September 15, 2010
It always seems that no matter the era in tennis, there is always a second banana around to give the top player some headaches. Unlike previous generations, however, it's becoming increasingly hard to pick out which will go down as the better tennis player when it is all said and done, Roger Federer or Rafael Nadal.
For now it would be Federer, who holds the record for Grand Slam wins with 16, but with Nadal's win on Monday at the U.S. Open, it seems that the 24-year-old Spaniard is creeping up the record books. With his ability to dominate on clay and his recent success on hard courts, could Nadal catch Federer's 16 Grand Slams before his career completes?
Someone looking at the numbers might answer with a very quick "yes." Nadal is only 24 and has won nine slams. That's more than Federer had at this point in his career, and it seems that Rafa is just learning how to win on some of these different surfaces as he continues to up his service speed and make some of his passing shots nearly unhittable.
Also, and it might sound strange to say this with Federer still looming at Grand Slams, but like Roger during his greatest runs, there isn't really anyone that really can match up to Nadal's skill right now.

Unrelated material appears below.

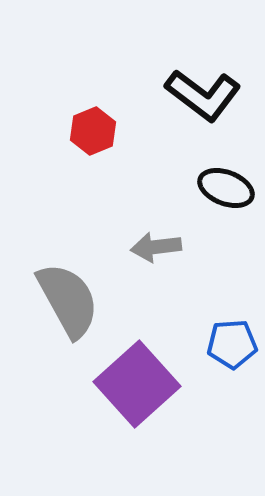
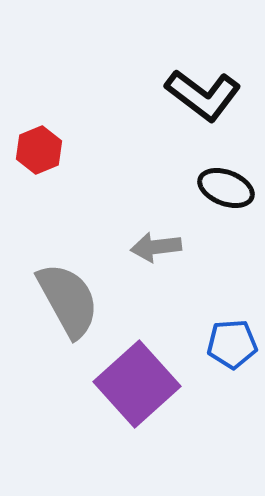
red hexagon: moved 54 px left, 19 px down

Sure, Federer is still a great player, but he isn't the same guy he was two years ago, and Novak Djokovic, while talented in his own right, doesn't seem to be the type of player to truly challenge Nadal in a big match. That leaves us with a handful of players that might be able to take down Rafa if they're playing well and he has a bad day, but truthfully he should breeze through any and all the other opponents.
The flip side to this argument is the looming knee issue with Nadal. Sure, he's 24, but he seems to be fitted with knees from someone in their 40s, and it will continue to be a problem as his career trudges forward. Another injury here or there and he could miss a couple of great opportunities for Grand Slam wins, and as we all know, a tennis player's window to win gets smaller and smaller with each passing tournament.
Also, if Nadal does have to miss a Slam, that leaves Federer with a chance to add more to his 16 wins, meaning the chance to overtake him would be an even steeper climb for Nadal.
No matter, you know it's a good time for men's tennis when you're forced to debate who might go down as the best tennis player ever, and they're both playing at the time.